Some of those contracts went to pest control companies, crisp manufacturers and, indeed, pub landlords. They are being challenged in the courts by the Good Law Project and others, along with the award of a contract worth over half a million pounds to a public relations firm, Public First, run by some of Dominic Cummings’ old friends. As part of that court case, Cummings explains the procurement in his witness statement: “I knew [Public First] would give us honest information unlike many companies in this sector”, he said, adding, “Very few companies in this field are competent, almost none are very competent, honest and reliable”.
Ah yes, honesty. It’s important isn’t it? But is it the best policy, or one of a range of options? You may have got the impression that Cummings wouldn’t recognise honesty if it accompanied him on a 250-mile drive to Durham and lodged with him in his second home during lockdown, but you’d be wrong. It’s because Cummings is so honest that he simply had to tell the truth about the need to test his eyesight by driving to a tourist destination on his wife’s birthday. People may have got the wrong idea otherwise.
“Obviously I did not request Public First be brought in because they were my friends”, he continued. Obviously. “I would never do such a thing.” No, of course not. And yet, in a very real sense, that is what somehow happened.
“I am a special adviser and as such I am not allowed to direct civil servants”, Cummings added. Hmm. That must come as news to the civil servant he sacked and had removed from Downing Street by armed police. And to the civil servants who lost their jobs when Sajid Javid refused to give in to Cummings’ demands to sack them. Still, we know how important honesty is to Cummings, so it must be true.
“However”, Cummings’ statement went on, “as a result of my suggestion, I expected people to hire Public First. The nature of my role is that sometimes people take what I say as an instruction and that is a reasonable inference as people assume I am often speaking for the prime minister”. Ah, that makes sense now. He didn’t tell anyone what to do, he simply expected others to take what he said as an instruction. Obviously, not the same thing at all. It was more like Henry II having his wishes interpreted. “Will no one rid me of this turbulent public relations contract?”
“A few people did raise the question of how we could justify this as value for money”, said Cummings. Really?
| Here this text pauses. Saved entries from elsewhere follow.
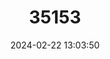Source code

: ---
title: "35153"
category: "Hibiscadelphus woodii"
draft: false
date: 2024-02-22 13:03:50
languages:
  English: ["Wood's Hibiscadelphus"]
  Hawaiian: ["Hau kuahiwi"]
---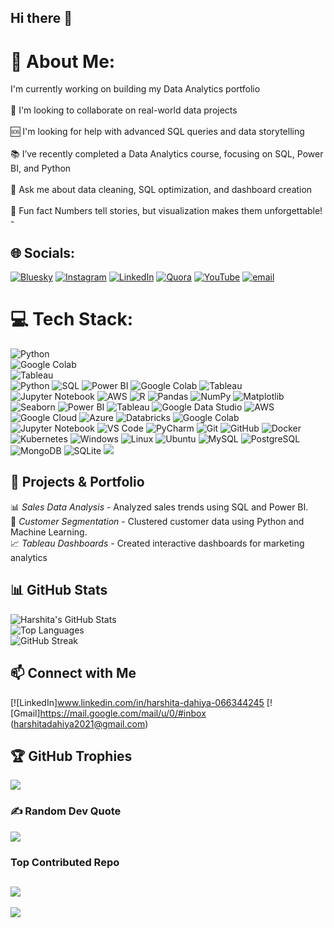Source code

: ## Hi there 👋

<!--
**harshita-2024/harshita-2024** is a ✨ _special_ ✨ repository because its `README.md` (this file) appears on your GitHub profile.

Here are some ideas to get you started:

- 🔭 I’m currently working on ...
- 🌱 I’m currently learning ...
- 👯 I’m looking to collaborate on ...
- 🤔 I’m looking for help with ...
- 💬 Ask me about ...
- 📫 How to reach me: ...
- 😄 Pronouns: ...
- ⚡ Fun fact: ...
-->
# 💫 About Me:
I'm currently working on building my Data Analytics portfolio<br><br>🤝 I'm looking to collaborate on real-world data projects<br><br>🆘 I'm looking for help with advanced SQL queries and data storytelling<br><br>📚 I’ve recently completed a Data Analytics course, focusing on SQL, Power BI, and Python<br><br>💬 Ask me about data cleaning, SQL optimization, and dashboard creation<br><br>🎉 Fun fact Numbers tell stories, but visualization makes them unforgettable!<br>- <br>


## 🌐 Socials:
[![Bluesky](https://img.shields.io/badge/bluesky-0285FF?style=for-the-badge&logo=bluesky&logoColor=%23FFFFFF)](https://bsky.app/profile/https://bsky.app/profile/harshita14.bsky.social) [![Instagram](https://img.shields.io/badge/Instagram-%23E4405F.svg?logo=Instagram&logoColor=white)](https://instagram.com/harshita_skin_specialist) [![LinkedIn](https://img.shields.io/badge/LinkedIn-%230077B5.svg?logo=linkedin&logoColor=white)](https://linkedin.com/in/https://www.linkedin.com/in/harshita-dahiya-066344245?utm_source=share&utm_campaign=share_via&utm_content=profile&utm_medium=android_app) [![Quora](https://img.shields.io/badge/Quora-%23B92B27.svg?logo=Quora&logoColor=white)](https://quora.com/profile/https://www.quora.com/profile/Harshita-Dahiya-19?ch=3&oid=2365917087&share=1cbe95cf&srid=3QnBZT&target_type=user) [![YouTube](https://img.shields.io/badge/YouTube-%23FF0000.svg?logo=YouTube&logoColor=white)](https://youtube.com/@https://m.youtube.com/@harshitaskinspecialist?si=0xFSv85voNAG7VCM&fbclid=PAY2xjawJH3gFleHRuA2FlbQIxMQABpsx725ulcPbtkCmw7viiiUd4wAyMo2Z2QHaExoMPTs8du_H4SfrbLtQ8lQ_aem_imvZSkJ0URw3gjT3yKWBDQ) [![email](https://img.shields.io/badge/Email-D14836?logo=gmail&logoColor=white)](mailto:harshitadahiya2021@gmail.com) 



# 💻 Tech Stack:
![Python](https://img.shields.io/badge/Python-3670A0?style=for-the-badge&logo=python&logoColor=ffdd54)  
![Google Colab](https://img.shields.io/badge/Google%20Colab-F9AB00?style=for-the-badge&logo=googlecolab&logoColor=black)  
![Tableau](https://img.shields.io/badge/Tableau-E97627?style=for-the-badge&logo=tableau&logoColor=white)  
![Python](https://img.shields.io/badge/Python-3776AB?style=for-the-badge&logo=python&logoColor=white)
![SQL](https://img.shields.io/badge/SQL-CC2927?style=for-the-badge&logo=Microsoft%20SQL%20Server&logoColor=white)
![Power BI](https://img.shields.io/badge/Power%20BI-F2C811?style=for-the-badge&logo=Power%20BI&logoColor=black)
![Google Colab](https://img.shields.io/badge/Google%20Colab-F9AB00?style=for-the-badge&logo=Google%20Colab&logoColor=white)
![Tableau](https://img.shields.io/badge/Tableau-E97627?style=for-the-badge&logo=Tableau&logoColor=white)
![Jupyter Notebook](https://img.shields.io/badge/Jupyter-FF0000?style=for-the-badge&logo=jupyter&logoColor=white)
![AWS](https://img.shields.io/badge/AWS-232F3E?style=for-the-badge&logo=amazon-aws&logoColor=white) ![R](https://img.shields.io/badge/R-276DC3?style=for-the-badge&logo=r&logoColor=white)
![Pandas](https://img.shields.io/badge/Pandas-150458?style=for-the-badge&logo=pandas&logoColor=white)
![NumPy](https://img.shields.io/badge/NumPy-013243?style=for-the-badge&logo=numpy&logoColor=white)
![Matplotlib](https://img.shields.io/badge/Matplotlib-11557c?style=for-the-badge&logo=matplotlib&logoColor=white)
![Seaborn](https://img.shields.io/badge/Seaborn-3182bd?style=for-the-badge&logo=python&logoColor=white)
![Power BI](https://img.shields.io/badge/Power%20BI-F2C811?style=for-the-badge&logo=Power%20BI&logoColor=black)
![Tableau](https://img.shields.io/badge/Tableau-E97627?style=for-the-badge&logo=Tableau&logoColor=white)
![Google Data Studio](https://img.shields.io/badge/Google%20Data%20Studio-4285F4?style=for-the-badge&logo=google-data-studio&logoColor=white)
![AWS](https://img.shields.io/badge/AWS-232F3E?style=for-the-badge&logo=amazon-aws&logoColor=white)
![Google Cloud](https://img.shields.io/badge/Google%20Cloud-4285F4?style=for-the-badge&logo=google-cloud&logoColor=white)
![Azure](https://img.shields.io/badge/Azure-0078D4?style=for-the-badge&logo=microsoft-azure&logoColor=white)
![Databricks](https://img.shields.io/badge/Databricks-FF3621?style=for-the-badge&logo=databricks&logoColor=white)
![Google Colab](https://img.shields.io/badge/Google%20Colab-F9AB00?style=for-the-badge&logo=google-colab&logoColor=white)
![Jupyter Notebook](https://img.shields.io/badge/Jupyter-FF8500?style=for-the-badge&logo=jupyter&logoColor=white)
![VS Code](https://img.shields.io/badge/VS%20Code-007ACC?style=for-the-badge&logo=visual-studio-code&logoColor=white)
![PyCharm](https://img.shields.io/badge/PyCharm-21D789?style=for-the-badge&logo=pycharm&logoColor=white)
![Git](https://img.shields.io/badge/Git-F05032?style=for-the-badge&logo=git&logoColor=white)
![GitHub](https://img.shields.io/badge/GitHub-181717?style=for-the-badge&logo=github&logoColor=white)
![Docker](https://img.shields.io/badge/Docker-2496ED?style=for-the-badge&logo=docker&logoColor=white)
![Kubernetes](https://img.shields.io/badge/Kubernetes-326CE5?style=for-the-badge&logo=kubernetes&logoColor=white)
![Windows](https://img.shields.io/badge/Windows-0078D6?style=for-the-badge&logo=windows&logoColor=white)
![Linux](https://img.shields.io/badge/Linux-FCC624?style=for-the-badge&logo=linux&logoColor=black)
![Ubuntu](https://img.shields.io/badge/Ubuntu-E95420?style=for-the-badge&logo=ubuntu&logoColor=white)
![MySQL](https://img.shields.io/badge/MySQL-4479A1?style=for-the-badge&logo=mysql&logoColor=white)
![PostgreSQL](https://img.shields.io/badge/PostgreSQL-316192?style=for-the-badge&logo=postgresql&logoColor=white)
![MongoDB](https://img.shields.io/badge/MongoDB-47A248?style=for-the-badge&logo=mongodb&logoColor=white)
![SQLite](https://img.shields.io/badge/SQLite-003B57?style=for-the-badge&logo=sqlite&logoColor=white)
![](https://nirzak-streak-stats.vercel.app/?user=Harshita&theme=dark&hide_border=false)<br/>




## 🚀 Projects & Portfolio
📊 *Sales Data Analysis* - Analyzed sales trends using SQL and Power BI.  
🤖 *Customer Segmentation* - Clustered customer data using Python and Machine Learning.  
📈 *Tableau Dashboards* - Created interactive dashboards for marketing analytics




## 📊 GitHub Stats  
![Harshita's GitHub Stats](https://github-readme-stats.vercel.app/api?username=harshita-2024&show_icons=true&theme=radical)  
![Top Languages](https://github-readme-stats.vercel.app/api/top-langs/?username=harshita-2024&layout=compact&theme=radical)  
![GitHub Streak](https://streak-stats.demolab.com/?user=harshita-2024&theme=radical)  




## 📫 Connect with Me
[![LinkedIn]www.linkedin.com/in/harshita-dahiya-066344245
[![Gmail]https://mail.google.com/mail/u/0/#inbox   (harshitadahiya2021@gmail.com)




## 🏆 GitHub Trophies
![](https://github-profile-trophy.vercel.app/?username=Harshita&theme=radical&no-frame=false&no-bg=false&margin-w=4)





### ✍️ Random Dev Quote
![](https://quotes-github-readme.vercel.app/api?type=vetical&theme=radical)






### Top Contributed Repo
![](https://github-contributor-stats.vercel.app/api?username=Harshita&limit=5&theme=dark&combine_all_yearly_contributions=true)
---
[![](https://visitcount.itsvg.in/api?id=Harshita&icon=0&color=0)](https://visitcount.itsvg.in)

<!-- Proudly created with GPRM ( https://gprm.itsvg.in ) -->
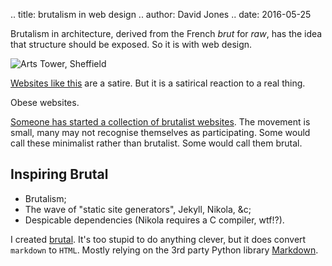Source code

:.. title: brutalism in web design
.. author: David Jones
.. date: 2016-05-25

Brutalism in architecture, derived from the French <em>brut</em>
for <em>raw</em>, has the idea that structure should be exposed.
So it is with web design.

![Arts Tower, Sheffield](../image/Arts_tower.jpg "Arts Tower, Sheffield")

<a href="http://motherfuckingwebsite.com/">Websites like this</a>
are a satire.
But it is a satirical reaction to a real thing.

Obese websites.

<a href="http://brutalistwebsites.com/">Someone has started a
collection of brutalist websites</a>.
The movement is small,
many may not recognise themselves as participating.
Some would call these minimalist rather than brutalist.
Some would call them brutal.

## Inspiring Brutal

- Brutalism;
- The wave of "static site generators", Jekyll, Nikola, &c;
- Despicable dependencies (Nikola requires a C compiler, wtf!?).

I created [brutal](https://github.com/drj11/brutal).
It's too stupid to do anything clever,
but it does convert `markdown` to `HTML`.
Mostly relying on the 3rd party Python library
[Markdown](https://pypi.python.org/pypi/Markdown).
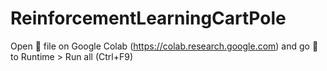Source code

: # ReinforcementLearningCartPole

Open 📖 file on Google Colab (https://colab.research.google.com) and go 🏃 to Runtime > Run all (Ctrl+F9) 
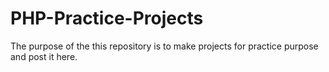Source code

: # PHP-Practice-Projects

The purpose of the this repository is to make projects for practice purpose and post it here.
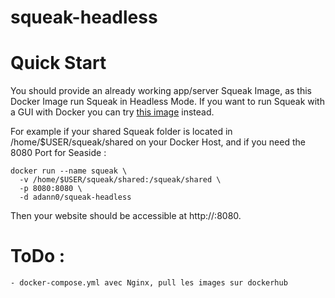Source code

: # squeak-headless

# Quick Start

You should provide an already working app/server Squeak Image, as this Docker Image run Squeak in Headless Mode. If you want to run Squeak with a GUI with Docker you can try [this image](https://github.com/adann0/squeak-vnc-supervisor) instead.

For example if your shared Squeak folder is located in /home/$USER/squeak/shared on your Docker Host, and if you need the 8080 Port for Seaside :

    docker run --name squeak \
      -v /home/$USER/squeak/shared:/squeak/shared \
      -p 8080:8080 \
      -d adann0/squeak-headless
      
Then your website should be accessible at http://<ip>:8080.
  
# ToDo :

    - docker-compose.yml avec Nginx, pull les images sur dockerhub
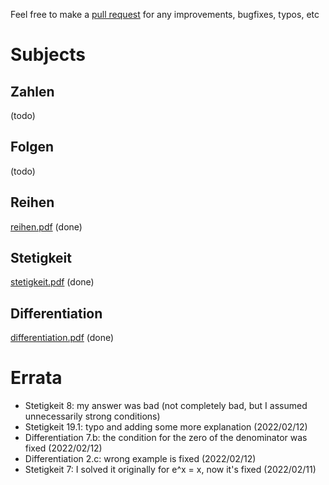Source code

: Feel free to make a [pull request](https://github.com/kosii/kernfragen/pulls) for any improvements, bugfixes, typos, etc 

# Subjects
## Zahlen
(todo)
## Folgen
(todo)
## Reihen
[reihen.pdf](2-Reihen/reihen.pdf) (done)
## Stetigkeit
[stetigkeit.pdf](3-Stetigkeit/stetigkeit.pdf) (done)
## Differentiation
[differentiation.pdf](4-Differentiation/differentiation.pdf) (done)

# Errata
- Stetigkeit 8: my answer was bad (not completely bad, but I assumed unnecessarily strong conditions)
- Stetigkeit 19.1: typo and adding some more explanation (2022/02/12)
- Differentiation 7.b: the condition for the zero of the denominator was fixed (2022/02/12)
- Differentiation 2.c: wrong example is fixed (2022/02/12)
- Stetigkeit 7: I solved it originally for e^x = x, now it's fixed (2022/02/11)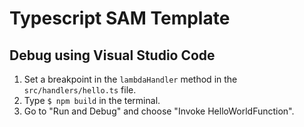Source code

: # Typescript SAM Template

## Debug using Visual Studio Code
1. Set a breakpoint in the `lambdaHandler` method in the `src/handlers/hello.ts` file.
2. Type `$ npm build` in the terminal.
2. Go to "Run and Debug" and choose "Invoke HelloWorldFunction".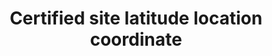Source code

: ---
title: 'Certified site latitude location coordinate'
field: 'is.certifiedSite.lat'
slug: 'is-certifiedsite-lat'
description: 'Latitude location coordinates in decimal degrees (DD). Recording 4 digits to the right of the decimal provides an accuracy of 10m.'
comment: 'Example of a latitude coordinate in Bolivia: -16.9013'
required: False
module: 'Certified Resource or Site'
cluster: 'Certification'
policy: 'Geo value. Single value only.'
layout: 'home'
---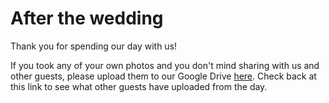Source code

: # After the wedding

Thank you for spending our day with us!

If you took any of your own photos and you don't mind sharing with us and other guests, please upload them to our Google Drive [here](https://drive.google.com/drive/folders/1GVLJ7tchrvtl9qc23Try45HCkbU56fhU?usp=share_link). Check back at this link to see what other guests have uploaded from the day.
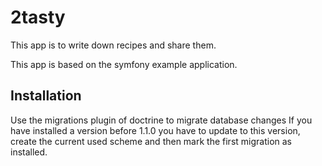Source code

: # 2tasty
This app is to write down recipes and share them.

This app is based on the symfony example application.

## Installation
Use the migrations plugin of doctrine to migrate database changes
If you have installed a version before 1.1.0 you have to update to this version, create the current used scheme and then mark the first migration as installed.
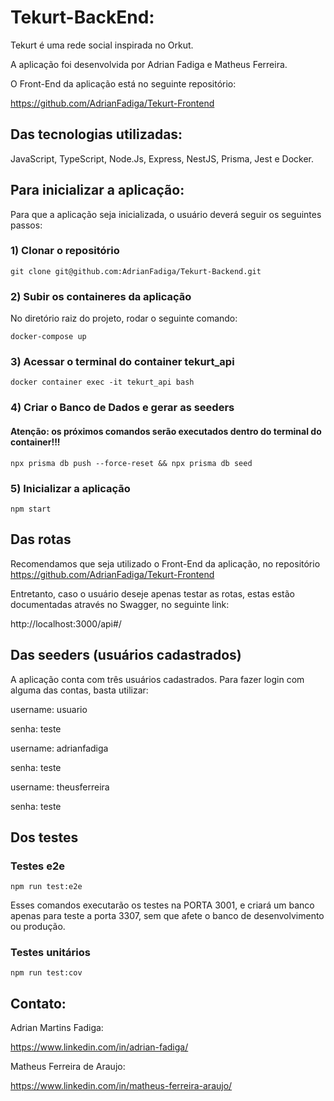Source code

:# Tekurt-BackEnd:


Tekurt é uma rede social inspirada no Orkut.

A aplicação foi desenvolvida por Adrian Fadiga e Matheus Ferreira.

O Front-End da aplicação está no seguinte repositório:

https://github.com/AdrianFadiga/Tekurt-Frontend

## Das tecnologias utilizadas:

JavaScript, TypeScript, Node.Js, Express, NestJS, Prisma, Jest e Docker.


## Para inicializar a aplicação:


Para que a aplicação seja inicializada, o usuário deverá seguir os seguintes passos:


### 1) Clonar o repositório


``git clone git@github.com:AdrianFadiga/Tekurt-Backend.git``


### 2) Subir os containeres da aplicação


No diretório raiz do projeto, rodar o seguinte comando:

``docker-compose up``


### 3) Acessar o terminal do container tekurt_api



``docker container exec -it tekurt_api bash``


### 4) Criar o Banco de Dados e gerar as seeders

#### Atenção: os próximos comandos serão executados dentro do terminal do container!!!

``npx prisma db push --force-reset && npx prisma db seed``


### 5) Inicializar a aplicação


``npm start``


## Das rotas


Recomendamos que seja utilizado o Front-End da aplicação, no repositório 
https://github.com/AdrianFadiga/Tekurt-Frontend

Entretanto, caso o usuário deseje apenas testar as rotas, estas estão documentadas através no Swagger, no seguinte link:

http://localhost:3000/api#/


## Das seeders (usuários cadastrados)


A aplicação conta com três usuários cadastrados.
Para fazer login com alguma das contas, basta utilizar:

username: usuario

senha: teste


username: adrianfadiga

senha: teste

username: theusferreira

senha: teste

## Dos testes
### Testes e2e

``npm run test:e2e``

Esses comandos executarão os testes na PORTA 3001, e criará um banco apenas para teste a porta 3307, sem que afete o banco de desenvolvimento ou produção.

### Testes unitários

``npm run test:cov``

## Contato:

Adrian Martins Fadiga:

https://www.linkedin.com/in/adrian-fadiga/

Matheus Ferreira de Araujo:

https://www.linkedin.com/in/matheus-ferreira-araujo/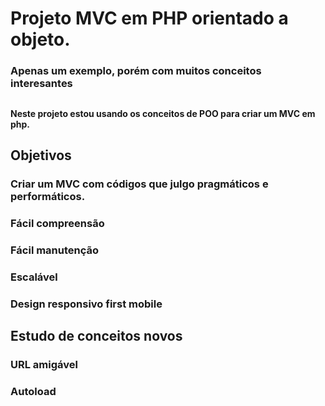 # Projeto MVC em PHP orientado a objeto.


### Apenas um exemplo, porém com muitos conceitos interesantes

##

#### Neste projeto estou usando os conceitos de POO para criar um MVC em php.

##

## Objetivos

### Criar um MVC com códigos que julgo pragmáticos e performáticos.

### Fácil compreensão

### Fácil manutenção 

### Escalável

### Design responsivo first mobile

##

## Estudo de conceitos novos

### URL amigável
### Autoload

##
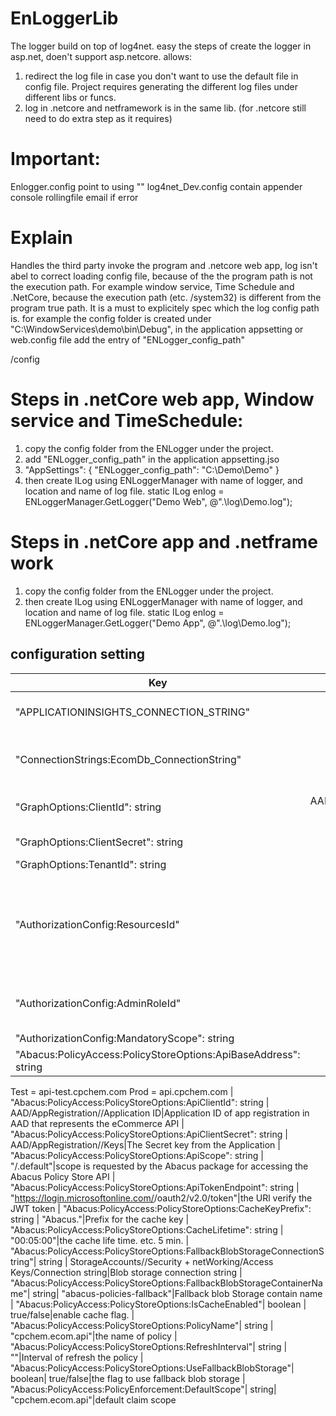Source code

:# EnLoggerLib
The logger build on top of log4net. easy the steps of create the logger in asp.net, doen't support asp.netcore.
allows:
1. redirect the log file in case you don't want to use the default file in config file. Project requires generating the different log files under different libs or funcs.
2. log in .netcore and netframework is in the same lib. (for .netcore still need to do extra step as it requires)


# Important: 

Enlogger.config point to using 
"<add key="log4netconfig_dev" value ="log4net_Dev.config"/>"
log4net_Dev.config contain appender
console
rollingfile
email if error



# Explain 
Handles the third party invoke the program and .netcore web app, log isn't abel to correct loading config file, because of the the program path is not the execution path. 
For example window service, Time Schedule and .NetCore, because the execution path (etc. /system32) is different from the program true path.
It is a must to explicitely spec which the log config path is.
for example the config folder is created under "C:\WindowServices\demo\bin\Debug\", in the application appsetting or web.config file add the entry of "ENLogger_config_path"

  <appSettings>
    <add key="ENLogger_config_path" value="C:\WindowServices\demo\bin\Debug\" />
  </appSettings>
/config

# Steps in .netCore web app, Window service and TimeSchedule:

1. copy the config folder from the ENLogger under the project.
2. add "ENLogger_config_path" in the application appsetting.jso 
3.   "AppSettings": {
    "ENLogger_config_path": "C:\\Demo\\Demo"
  }
3. then create ILog using ENLoggerManager with name of logger, and location and name of log file.
static ILog enlog = ENLoggerManager.GetLogger("Demo Web", @".\log\Demo.log");

# Steps in .netCore app and .netframe work 

1. copy the config folder from the ENLogger under the project.
3. then create ILog using ENLoggerManager with name of logger, and location and name of log file.
static ILog enlog = ENLoggerManager.GetLogger("Demo App", @".\log\Demo.log");
## configuration setting
| Key        | Type  | Source and Value |Defintion
| -----------|:-----:| :-----:|-----:|
|  "APPLICATIONINSIGHTS_CONNECTION_STRING"|  string | <appInsight>/Configure/Properties/"Connection String"|Connection string to the AppInsight
|  "ConnectionStrings:EcomDb_ConnectionString"| string | <azSql>/Setting/Connection strings"|Connection string to the Az SqlServer
|  "GraphOptions:ClientId": string | AAD/AppRegistration/<App>/Application ID|Application ID of app registration in AAD that represents the eCommerce API
|  "GraphOptions:ClientSecret": string | AAD/AppRegistration/<AppName>/Keys|The Secret key from the Application
|  "GraphOptions:TenantId": string | AAD/Properties/Tenant ID|the ID of tenant
|  "AuthorizationConfig:ResourcesId"| string| AAD/<App>/ObjectID|Object ID of app registration in AAD that represents the eCommerce API
|  "AuthorizationConfig:AdminRoleId"| string | "Administrators role defined on the eCommerce API. Different GUID per environment."|Represent the admin role in Ecommerce
|  "AuthorizationConfig:MandatoryScope": string | "eCommerce.FullAccess"|Authentication Claim scope
|  "Abacus:PolicyAccess:PolicyStoreOptions:ApiBaseAddress": string | "https://<APIM Hostname>/auth-policies"|Dev = api-dev.cpchem.com
Test = api-test.cpchem.com
Prod = api.cpchem.com
|  "Abacus:PolicyAccess:PolicyStoreOptions:ApiClientId": string | AAD/AppRegistration/<App>/Application ID|Application ID of app registration in AAD that represents the eCommerce API
|  "Abacus:PolicyAccess:PolicyStoreOptions:ApiClientSecret": string | AAD/AppRegistration/<AppName>/Keys|The Secret key from the Application
|  "Abacus:PolicyAccess:PolicyStoreOptions:ApiScope": string | "<App ID URI>/.default"|scope is requested by the Abacus package for accessing the Abacus Policy Store API
|  "Abacus:PolicyAccess:PolicyStoreOptions:ApiTokenEndpoint": string | "https://login.microsoftonline.com/<tenantID>/oauth2/v2.0/token"|the URl verify the JWT token
|  "Abacus:PolicyAccess:PolicyStoreOptions:CacheKeyPrefix": string | "Abacus."|Prefix for the cache key
|  "Abacus:PolicyAccess:PolicyStoreOptions:CacheLifetime": string | "00:05:00"|the cache life time. etc. 5 min.
|  "Abacus:PolicyAccess:PolicyStoreOptions:FallbackBlobStorageConnectionString"| string | StorageAccounts/<Storage>/Security + netWorking/Access Keys/Connection string|Blob storage connection string
|  "Abacus:PolicyAccess:PolicyStoreOptions:FallbackBlobStorageContainerName"| string| "abacus-policies-fallback"|Fallback blob Storage contain name
|  "Abacus:PolicyAccess:PolicyStoreOptions:IsCacheEnabled"| boolean | true/false|enable cache flag.
|  "Abacus:PolicyAccess:PolicyStoreOptions:PolicyName"| string | "cpchem.ecom.api"|the name of policy
|  "Abacus:PolicyAccess:PolicyStoreOptions:RefreshInterval"| string | ""|Interval of refresh the policy
|  "Abacus:PolicyAccess:PolicyStoreOptions:UseFallbackBlobStorage"| boolean| true/false|the flag to use fallback blob storage
|  "Abacus:PolicyAccess:PolicyEnforcement:DefaultScope"| string| "cpchem.ecom.api"|default claim scope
I honestly can’t imagine why. “I responded that this was not the normal world, we were in a once-a-century pandemic and many thousands of pounds here was trivial if it helped us save lives and minimise economic destruction … The extra money spent on doubling the focus groups and polling was essentially irrelevant in those circumstances.”
To those in government, thousands of pounds are “trivial” and “irrelevant”. Honestly? I suspect if I arranged for my mate to get half a million quid, he might not find the sum quite so trivial. Still, if the PR work got results, who’s complaining? “Thousands of lives were at stake, hundreds of billions of pounds were at stake … I am sure that the work done by Public First allowed better and faster decisions and this saved lives and minimised damage”, said Cummings.
Ah yes, the government was renowned for its fast decisions during those first months of the pandemic. Thank goodness for that extra PR work without which we might have had the worst economic hit of the G7 nations, over 120,000 covid deaths and one of the highest mortality rates in the world. What’s that? Oh.
Maybe Cummings could have funnelled – sorry, “suggested” – a few quid to Boris Johnson as he seems to be on his uppers again, needing to set up a charity to cover the cost of redecorating his spare room. The poor chap doesn’t have much money left each month after his child maintenance payments. Mind you, I hear Changing Rooms is coming back to our screens soon – no doubt Laurence Llewelyn-Bowen could brighten up Downing Street with a few bits of MDF and a feature wall while Johnson meets a friend on a park bench. I’m sure someone honestly could justify that as value for money.